2. Under Events select Rulesand choose Create Rule.
a. Enter fsx-health-trigger as the Rule Name.
b. Leave Event busas default and leave Enable the rule on the select event bus.
c. Change Rule type to Schedule and select Next.
d. Set the Schedule Pattern to A schedule that runs at a regular rate, such as every 10 minutes.
e. Set the rate to something reasonable. If you invoke the Lambda function too frequently you may begin to incur unwanted costs within your account.
f. Under Select target(s) choose AWS Service and select Lambda Function, choose your fsx-health function.
g. Leave the settings as default and select Next twice.
3. Choose Create Rule.
Figure 4: FSx Health EventBridge rule
Congratulations! Your function is now scheduled for regular execution.
6. Manually run our Lambda to trigger delivery of you status notification
In this step you will manually run a fsx-health Function to ensure your messages are being delivered.
- Navigate to the AWS Management Console and browse to the Lambda Console.
- On the left-hand pane, select Functions and choose fsx-healthFunction from earlier.
- Select Test to manually trigger your Lambda function to evaluate your Amazon FSx instances health.
- Check your email to confirm you received the notification.
Figure 5: SNS email notification
Pricing
This solution is lightweight, and for daily checks, the usage will fit into the free Lambda tier. In these examples, I am running this hourly; however, for email integration this would be noisy without a service to interpret and present the data to recipients. There are many factors that could change the cost for the solution. If you are using a separate monitoring platform and increase the execution frequency, amount of memory allocated, and quantity of file systems evaluated (increased execution duration), it could change your cost. AWS recommends the use of the AWS pricing Calculator to better understand the impact of any changes on your infrastructure.

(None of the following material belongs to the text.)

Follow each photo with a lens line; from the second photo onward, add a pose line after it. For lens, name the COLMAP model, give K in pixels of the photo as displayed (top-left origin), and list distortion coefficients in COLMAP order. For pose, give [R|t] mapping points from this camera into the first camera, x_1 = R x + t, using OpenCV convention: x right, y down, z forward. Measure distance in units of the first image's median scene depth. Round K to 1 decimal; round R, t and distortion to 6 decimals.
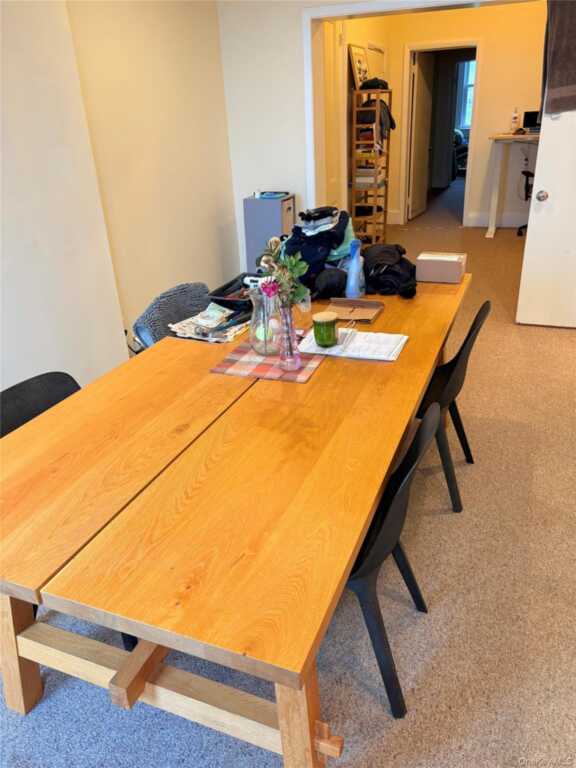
lens RADIAL K [[573.0, 0, 282.4], [0, 573.0, 384.5], [0, 0, 1]] dist [0.087567, -0.100040]
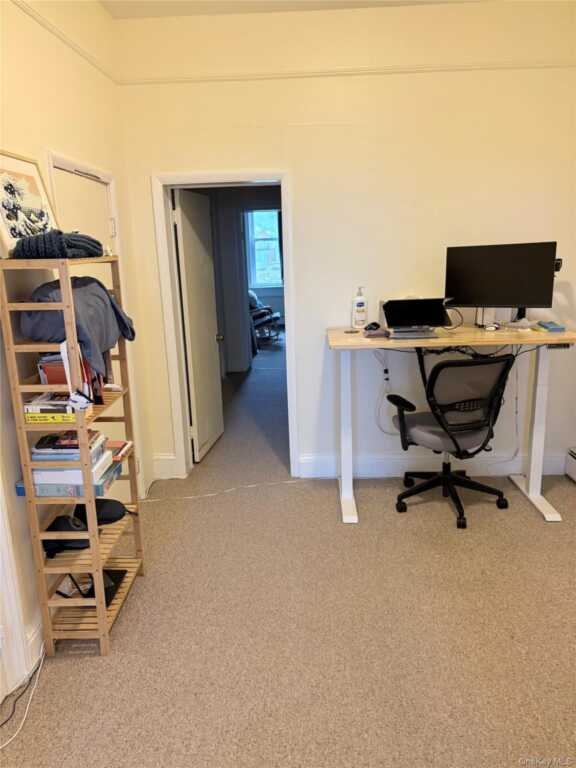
lens RADIAL K [[573.0, 0, 282.4], [0, 573.0, 384.5], [0, 0, 1]] dist [0.087567, -0.100040]
pose [[0.942432, -0.054768, 0.329884, 0.137147], [0.124156, 0.973290, -0.193109, -0.276993], [-0.310496, 0.222949, 0.924059, 0.515865]]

Figure 6: Amazon FSx Health Pricing
Lambda execution scheduled for every 5 minutes still fits within free tier usage
CloudWatch Logs at 1GB a month of storage: $.50 per month
SNS hourly emails: $.01
Yearly total: $6.17
Automated deployment
You can download a CloudFormation template to deploy the solution here. You will deploy the template as a standard CloudFormation stack. During deployment you will need to specify the email address where you would like to send your notifications and the frequency of execution for the health check. By default, the template will set the schedule to run the check every 5 minutes. You will need to ensure you confirm the SNS subscription to begin to receive notifications.

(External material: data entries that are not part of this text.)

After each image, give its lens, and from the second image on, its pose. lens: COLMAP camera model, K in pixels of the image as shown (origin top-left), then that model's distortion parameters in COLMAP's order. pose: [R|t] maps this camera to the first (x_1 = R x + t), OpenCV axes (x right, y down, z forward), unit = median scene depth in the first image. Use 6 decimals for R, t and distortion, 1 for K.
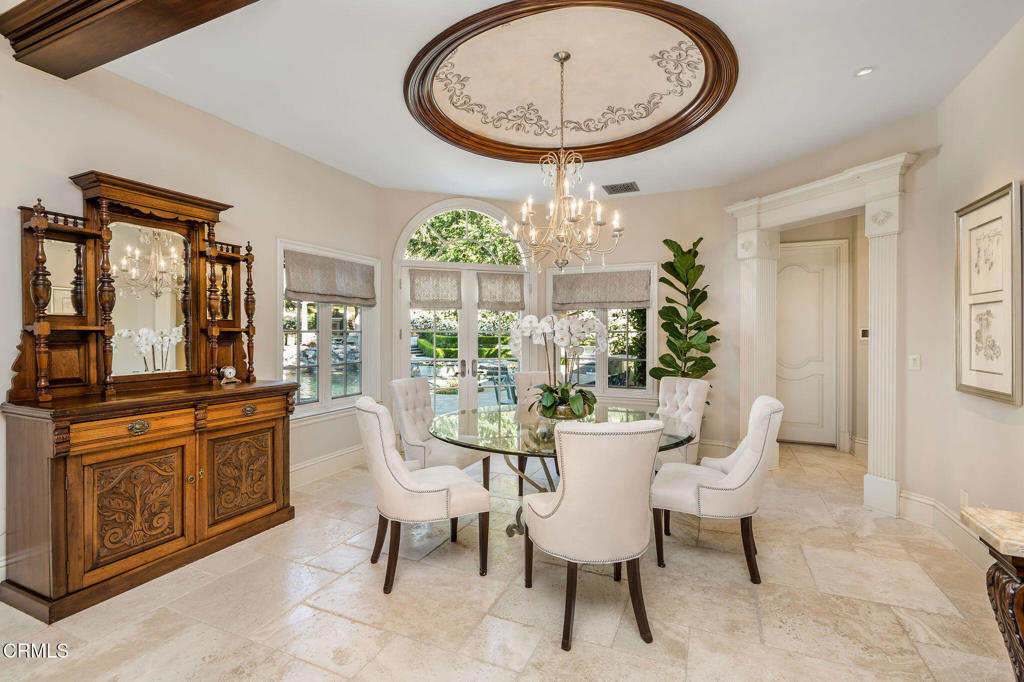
lens RADIAL K [[468.3, 0, 515.1], [0, 468.3, 333.7], [0, 0, 1]] dist [-0.002977, -0.000062]
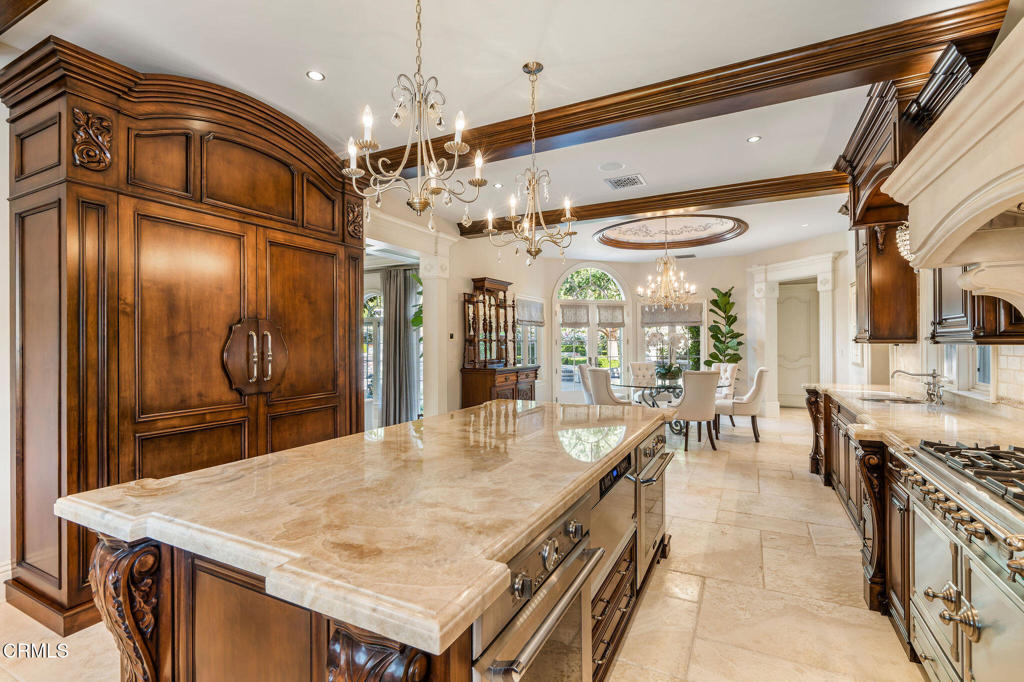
lens RADIAL K [[468.3, 0, 515.1], [0, 468.3, 333.7], [0, 0, 1]] dist [-0.002977, -0.000062]
pose [[0.998344, -0.007661, -0.057014, -0.324907], [0.006473, 0.999759, -0.020992, 0.006226], [0.057161, 0.020588, 0.998153, -0.808920]]
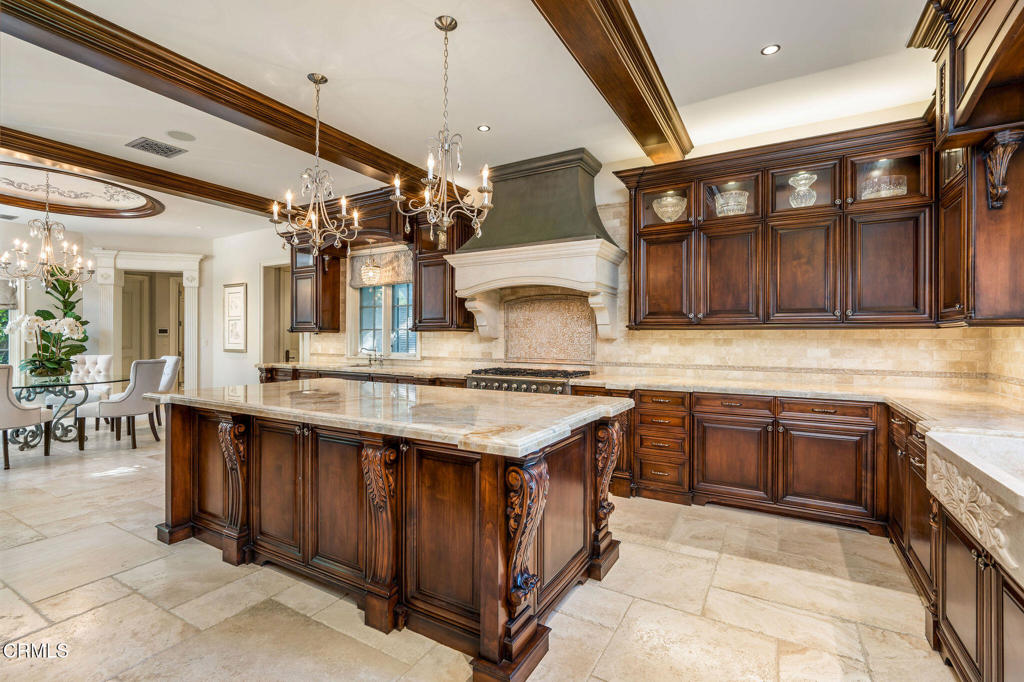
lens RADIAL K [[460.0, 0, 508.6], [0, 460.0, 340.1], [0, 0, 1]] dist [0.000767, 0.000297]
pose [[0.118807, -0.004678, 0.992906, -0.923082], [-0.000333, 0.999989, 0.004751, 0.026433], [-0.992917, -0.000896, 0.118804, -0.586101]]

A Terraform project is also available for this solution. Terraform is an open-source infrastructure as code (IaC) tool that allows you to build, change, and version infrastructure safely and efficiently. This includes both low-level components like compute instances, storage, and networking, as well as high-level components like DNS entries and SaaS features. In order to use the terraform solution you will need to do the following:
- Setup a machine configured to run the latest version of Terraform.

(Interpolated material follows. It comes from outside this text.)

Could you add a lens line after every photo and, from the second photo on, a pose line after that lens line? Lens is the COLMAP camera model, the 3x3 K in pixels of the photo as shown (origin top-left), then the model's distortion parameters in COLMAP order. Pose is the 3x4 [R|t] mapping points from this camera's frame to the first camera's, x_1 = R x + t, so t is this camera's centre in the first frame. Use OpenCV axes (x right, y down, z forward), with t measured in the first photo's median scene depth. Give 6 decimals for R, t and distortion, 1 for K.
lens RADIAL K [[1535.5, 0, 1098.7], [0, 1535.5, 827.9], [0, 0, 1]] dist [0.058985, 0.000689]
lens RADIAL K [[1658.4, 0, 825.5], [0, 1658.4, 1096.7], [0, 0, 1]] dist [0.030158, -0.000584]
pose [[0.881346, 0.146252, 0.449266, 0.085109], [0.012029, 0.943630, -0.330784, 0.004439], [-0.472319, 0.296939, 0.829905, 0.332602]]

- Download the Terraform infrastructure composition for the solution here.
- Change the variables.tf file to include your account ID, desired region, base naming convention, and email.
- Run terraform init.
- Run terraform plan and review any errors.
- Run terraform apply.
- Subscribe to the SNS topic to begin receiving emails.
Conclusion
In this blog post, you learned how to more efficiently monitor the status of your Amazon FSx file systems, and to configure notifications when a file system status changes. By implementing this approach across your organization, you will have a simple and repeatable solution to monitor the health of your Amazon FSx file systems with minimal annual cost.
You can modify this solution to send notifications to many endpoints – allowing flexibility for organizations to adopt this as part of their infrastructure monitoring strategy. I recommend reviewing how this solution can integrate with AWS Chatbot to send notifications to Slack. If you are looking to implement this in a centralized fashion you can leverage AWS Systems Manager Automation to run this code against multiple account and regions from a single account.